A High Court judge heard that a young teenage girl in secure care wished to return home to her foster family with whom she had lived with since she was placed in their care at five weeks’ old.
The placement had dramatically broken down when she had made an allegation against the foster parents. Four subsequent foster placements had broken down, said counsel for the CFA, and the girl was deemed so disturbed that she went into secure care. This was quite a significant step for such a young child, he said. In the meantime the allegation had been investigated and was found to be unfounded. However, the CFA had residual concerns about aspects of the foster family’s care.
Counsel for the CFA told the court that the teenager’s rate of progress in secure care was not optimal. While it was thought this was maybe due to stress or a level of maturity, “it [secure care] didn’t take as well as expected.” This brought up the question of a forward plan.
When the decision had been made to discharge her back into the care of her foster family “she embraced it like nothing else,” said counsel for the CFA, and improved dramatically. While her foster parents were happy to have her back, the unresolved question remained regarding the capacity of the family to deal with the child.
“A capacity assessment must be carried out,” he said. “However that needed to be balanced with [a young teenager] who has had a bad time, who did not progress in secure care, but was now on the road back to the foster parents whom she loved.” The GAL had expressed concerns about the slowing down of the transition. The child wanted to know when she was finishing up with secure care and High Court proceedings. “The GAL is right, we need to get on with this,” said CFA counsel.
The barrister for the GAL told the court: “We now need to know when a full paediatric assessment and neuro-assessment will take place, as well as a cognitive assessment, and parental capacity assessment of the foster parents. This needs to be accelerated, this is an extraordinary case, she is their child; they are her parents in the real world. If we can have some feedback within a week; as to when the matters are going to go ahead, and if not, what the difficulties are.”
The judge put the matter back for two weeks. In the meantime, all parties needed to have some discussion with the foster parents and the child, said the judge.
“There needs to be a plan, while she really wants to go back, there is a flavour about the sort of complaint she was making, I know you say it was unfounded, she alleges they spoke roughly to her at a minimum. It seems to me that there seems to be some work done if she does go back, that she is spoken to with respect and she needs to reciprocate that, that it is done in a sensitive way,” said the judge.
The judge felt that perhaps the child resented being in care and that her trust needed to be built up. She suggested bringing her to court to explain things to her in front of her foster parents: “So she knows she is very important and we will facilitate her, after the assessments.”
In the meantime the child would have overnights with her foster family at the weekends.
The judge noted the social work report had stated that if it did not work out with the foster family, the child would have to be placed out of the state. “That seems to me to be colossal money and not a great approach. If the [foster family] aren’t deemed to be appropriate and suitable would there be another family capable of taking on a challenge?” she wondered.
The judge set the date for the parties to come with the foster parents and child for a discussion. “It might short circuit a lot,” said the judge.
The judge met with the teenager and her foster parents the following week, prior to her return home. When the case returned to the list a few weeks later again, the minor had transitioned home but the CFA sought to extend the order for secure care for one week in case the bed was needed. Senior counsel for the CFA told the court that there were Facebook issues now, that she was a strongly willed teenager whose mood could escalate very dramatically and very quickly.
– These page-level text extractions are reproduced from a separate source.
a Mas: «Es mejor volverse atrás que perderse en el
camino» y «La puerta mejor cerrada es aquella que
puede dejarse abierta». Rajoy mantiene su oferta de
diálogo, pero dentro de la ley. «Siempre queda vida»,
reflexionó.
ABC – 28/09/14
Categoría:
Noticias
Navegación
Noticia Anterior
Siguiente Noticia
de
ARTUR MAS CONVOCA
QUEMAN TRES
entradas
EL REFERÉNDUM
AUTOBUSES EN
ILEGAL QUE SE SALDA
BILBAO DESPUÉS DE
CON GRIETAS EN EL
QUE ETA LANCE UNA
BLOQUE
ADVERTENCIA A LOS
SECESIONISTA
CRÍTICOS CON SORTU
The guardian ad litem also agreed that the orders should be extended.
The barrister for the guardian told the court that the teenager’s school attendance was not good. Furthermore she was contacting her biological family and there were issues of violence and aggression. The judge extended the secure care orders for the period of one week.
The following week in court the CFA applied to discharge the secure care order, a suite of supports had been made available to the teenager and the bed was needed for someone else on the list, it could not be held any longer, said the CFA senior counsel. Barnardos were providing a parenting programme to the foster parents and a consultant clinical psychologist was meeting with the minor, who had worked with her in the special care unit. She had anxiety in relation to going to school. While it was a serious enough case, it did not warrant being re-detained and the best way to manage the case was to keep it under review.
The barrister for the guardian told the court that this young teenager had been a very troubled child, in severe risk prior to secure care. She now had contact with her biological family and this was becoming an obsession. She was now back three weeks with her foster parents and did not go to school on her own. She had access to mobile phones and social media and there was a concern about who she was meeting online. There were serious potential risks in relation to this because she looked much older than her age.
Wi-fi had been shut down in the home, said the CFA senior counsel, so she could not go online. It was unfair to keep a resource [the secure care place] that was urgently needed in abeyance and the secure care order should be discharged.
“Once she loses that bed, that bed is gone,” said the GAL barrister. The GAL felt that she would very likely need to avail of it again.
The judge discharged the secure care order with liberty to apply. He said he could not accede to the application to extend the secure care order.